Experto en planificación y desarrollo urbano

Nombre: Paul Zyfofsky

Profesión: Arquitecto

Cargo: Director de Planificación, Diseño Urbano y Transporte de la Comisión de Gobierno Local.

Realizó una maestría en Planificación y Diseño urbano en la Universidad de Nueva York. Es miembro del Instituto Americano de Planificadores Certificados y miembro asociado del Instituto Americano de Arquitectos. Proporciona asistencia técnica a comunidades en todos los EEUU sobre desarrollo en áreas urbanas, desarrollo en torno al transporte público, diseño de calles y participación pública en la planificación.

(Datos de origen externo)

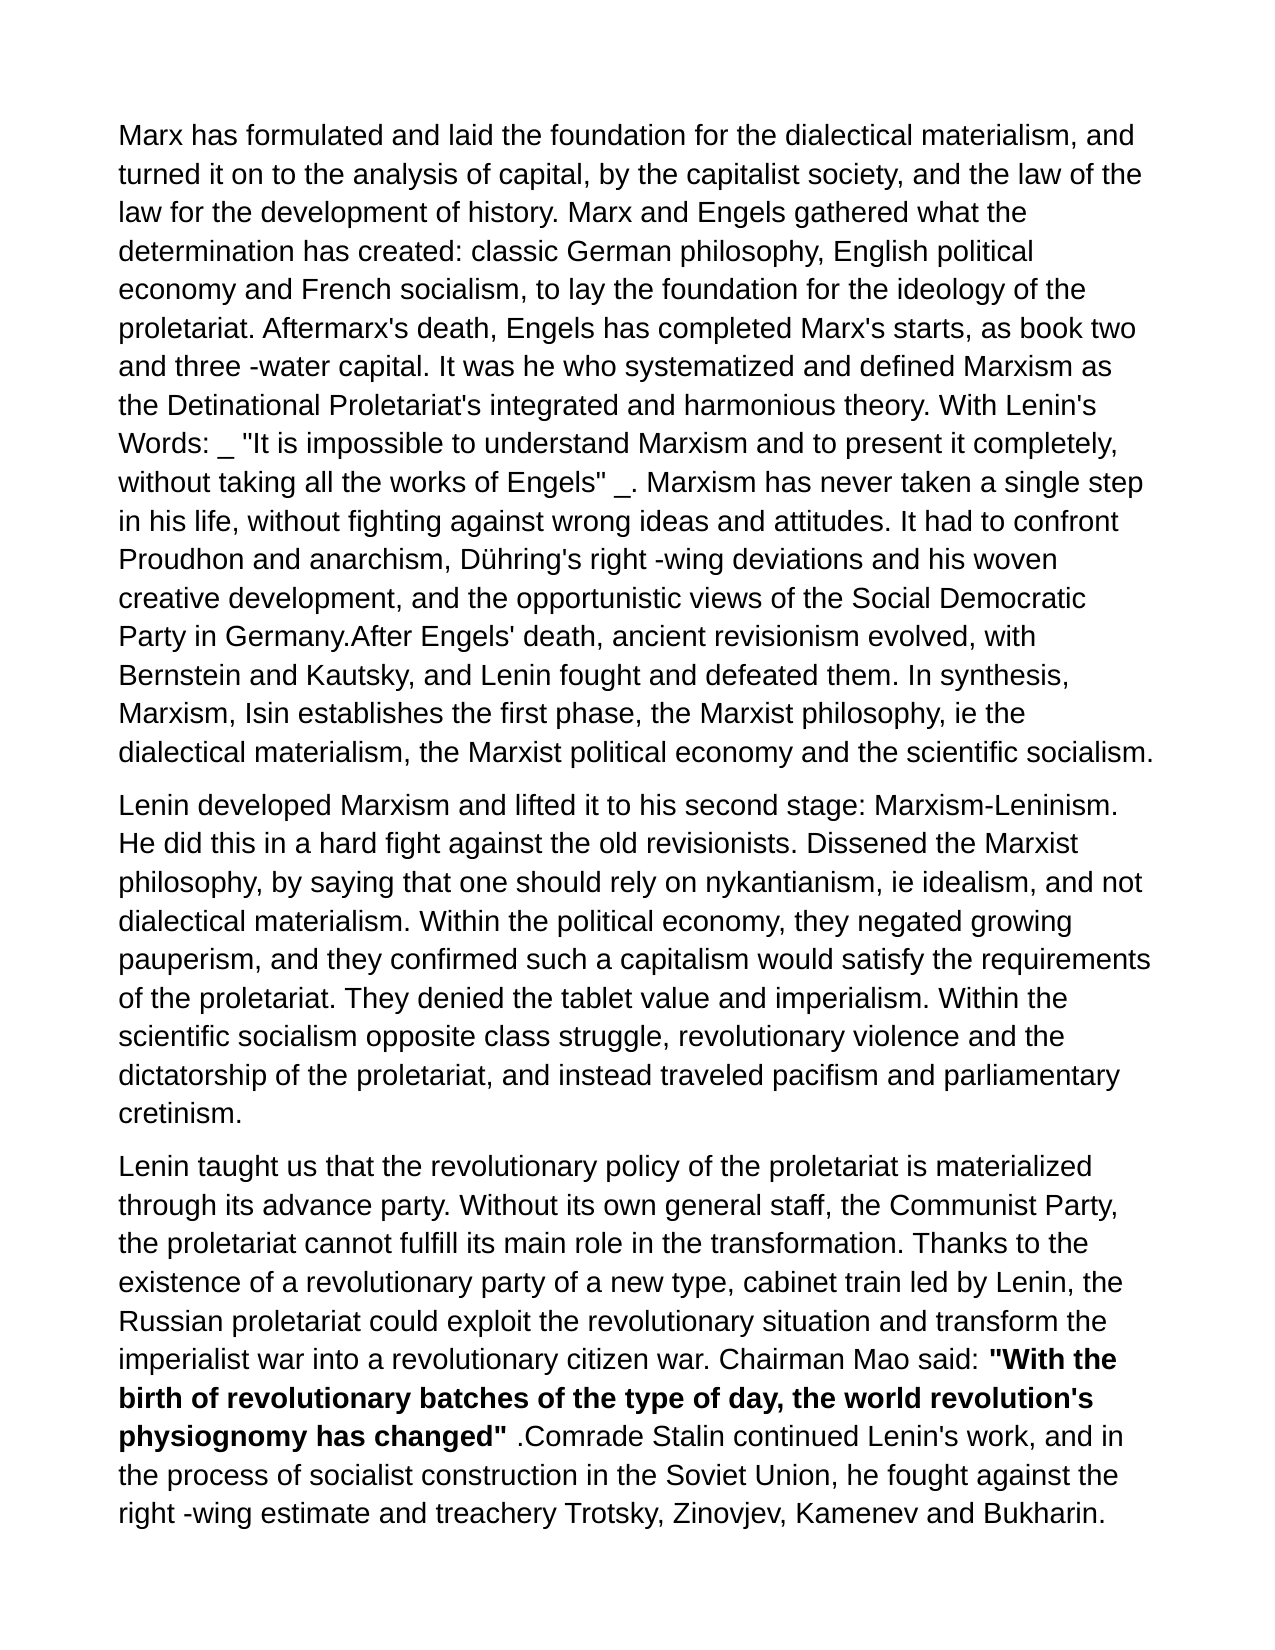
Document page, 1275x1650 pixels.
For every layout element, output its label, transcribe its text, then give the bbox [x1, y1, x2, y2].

También tiene experiencia facilitando talleres públicos sobre procesos de planificación y dando presentaciones educacionales a funcionarios electos y personal de gobiernos locales. Su experiencia incluye: Facilitación de Talleres para Comunidades Caminables, de Diseño y de Programas de Rutas Seguras a la Escuela; cursos sobre Seguridad Peatonal y sobre Soluciones de Transporte Basadas en Contexto; y talleres sobre Calles Completas.